Q: I've successfully loaded symbols, but the stack seems to be wrong. Is the debugger broken?

A: Not necessarily. The most likely cause of your problem is that you've got incorrect symbols. Go through the steps outlined in this section to determine whether you've loaded valid symbols or not. Do not assume that because some things work you have valid symbols. For example, you very well may be able to execute dd nt!ntbuildnumber or u nt!KeInitializeProcess with incorrect symbols. Verify that they are correct using the procedures outlined above.

Q: Will the debugger still work with incorrect symbols?

A: Yes and no.
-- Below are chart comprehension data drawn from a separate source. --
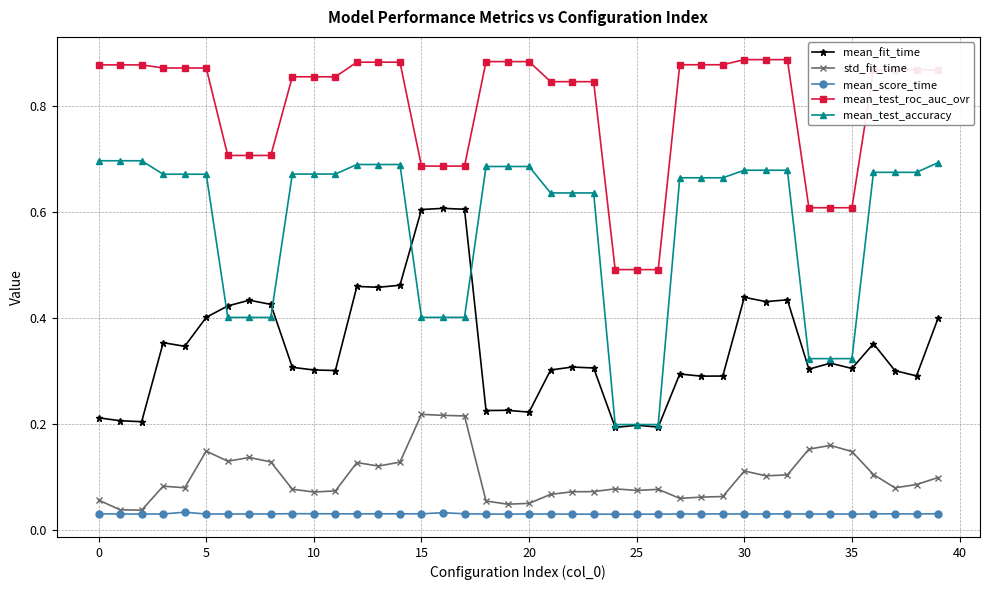

How many mean_test_roc_auc_ovr values are between 0 and 1?

40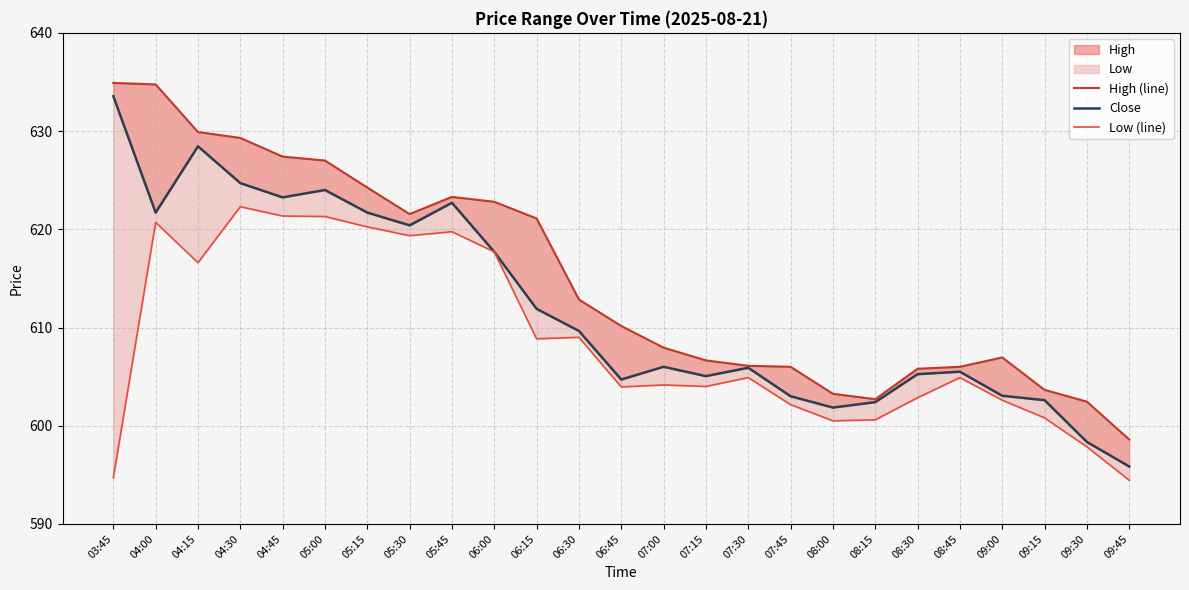

Reading left to right, extract all data points from this chart.

High (line): 634.9	634.8	629.9	629.3	627.4	627.0	624.2	621.5	623.3	622.8	621.1	612.8	610.2	608.0	606.7	606.1	606.0	603.2	602.7	605.8	606.0	607.0	603.7	602.5	598.6
Close: 633.5	621.7	628.5	624.7	623.2	624.0	621.7	620.4	622.7	617.7	611.9	609.7	604.7	606.0	605.0	605.9	603.0	601.8	602.4	605.2	605.5	603.0	602.6	598.3	595.8
Low (line): 594.7	620.7	616.6	622.3	621.3	621.3	620.2	619.3	619.8	617.7	608.8	609.0	604.0	604.2	604.0	604.9	602.2	600.5	600.6	602.8	604.9	602.6	600.8	597.8	594.5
Often you can get away with symbols that don't strictly match. For example, symbols from a previous Windows build will often work in certain cases, but there is no rule as to when this will work and when it will not.

Q: I'm stopped in the kernel debugger and I want to view symbols for my user-mode process. Can I do it?

A: Mostly. The support for this scenario is poor because the kernel debugger doesn't keep enough information around to track the module loads for each process, but there's a reasonable workaround. To load symbols for a user-mode module, execute a .reload -user command. This will load the user-mode modules for the current context.

Q: What does the following message mean?

*** WARNING: symbols checksum and timestamp is wrong 0x0036d6bf 0x0036ab55 for ntkrnlmp.exe

A: It means your symbols for ntkrnlmp.exe are wrong.